## Exercise aim
For each line below that includes the string "Figure", show the whole line.

## Stored data
↓
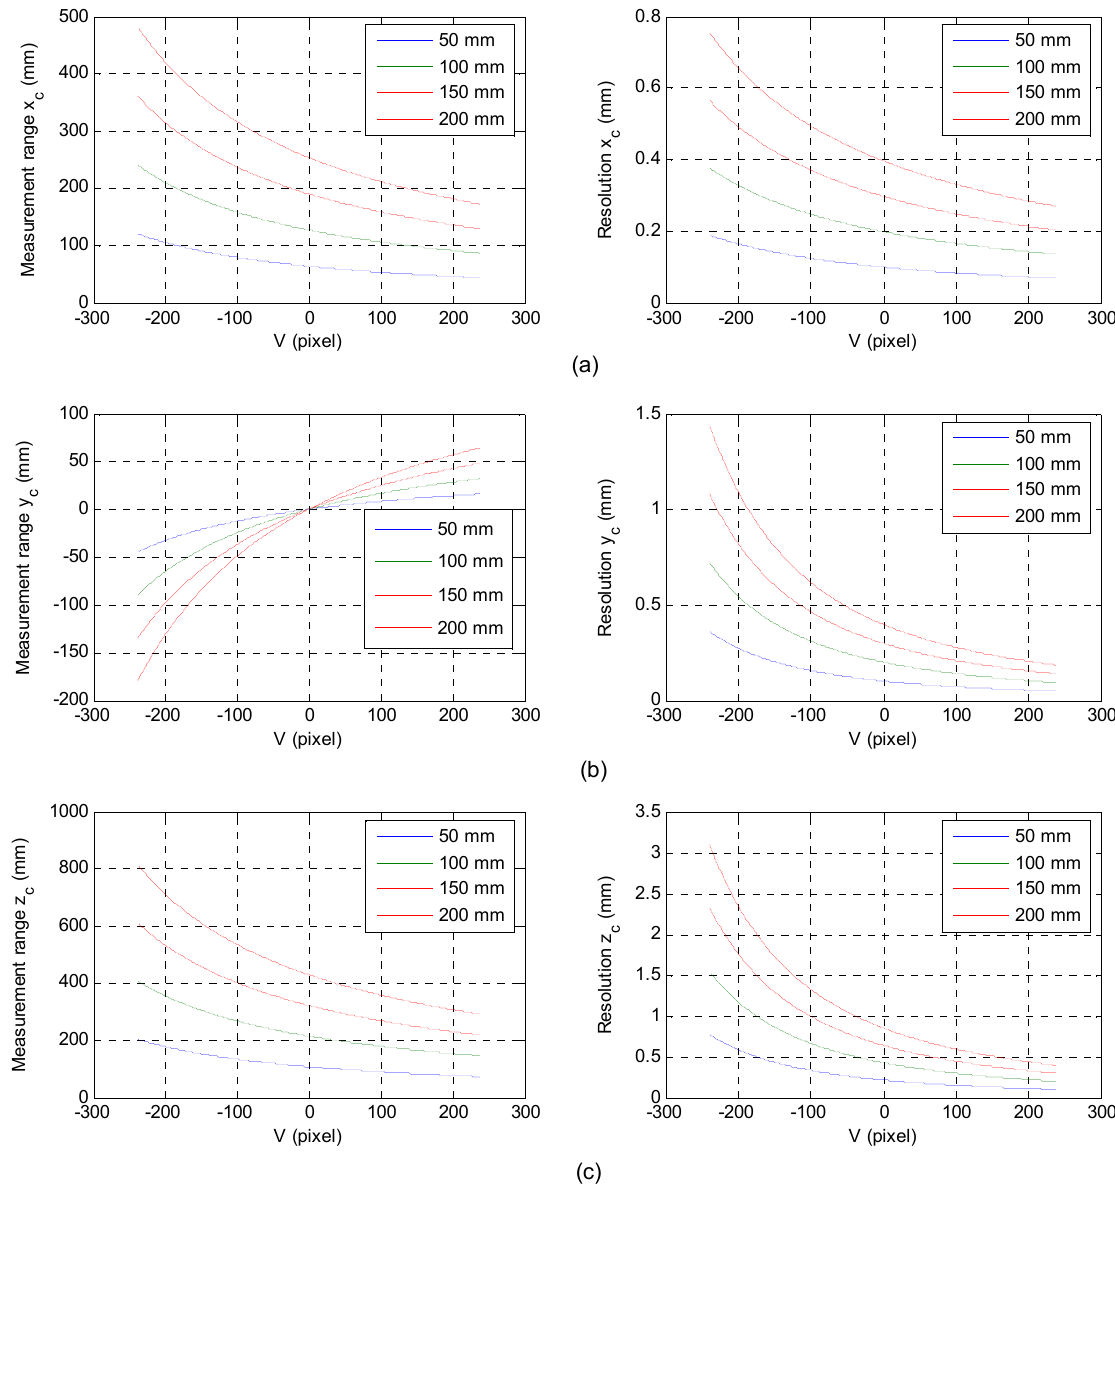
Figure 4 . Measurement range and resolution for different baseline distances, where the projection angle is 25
↑
↓
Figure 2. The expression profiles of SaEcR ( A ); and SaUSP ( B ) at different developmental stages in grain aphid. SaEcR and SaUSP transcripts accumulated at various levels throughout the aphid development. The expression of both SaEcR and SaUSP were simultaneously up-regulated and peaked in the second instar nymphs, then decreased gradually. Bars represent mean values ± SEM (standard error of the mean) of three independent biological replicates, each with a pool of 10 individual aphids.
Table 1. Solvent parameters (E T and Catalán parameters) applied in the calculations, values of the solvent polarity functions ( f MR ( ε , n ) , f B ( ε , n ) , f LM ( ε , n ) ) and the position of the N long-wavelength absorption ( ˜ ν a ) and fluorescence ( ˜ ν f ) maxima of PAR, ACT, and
↑
## Answer section
Figure 4 . Measurement range and resolution for different baseline distances, where the projection angle is 25
Figure 2. The expression profiles of SaEcR ( A ); and SaUSP ( B ) at different developmental stages in grain aphid. SaEcR and SaUSP transcripts accumulated at various levels throughout the aphid development. The expression of both SaEcR and SaUSP were simultaneously up-regulated and peaked in the second instar nymphs, then decreased gradually. Bars represent mean values ± SEM (standard error of the mean) of three independent biological replicates, each with a pool of 10 individual aphids.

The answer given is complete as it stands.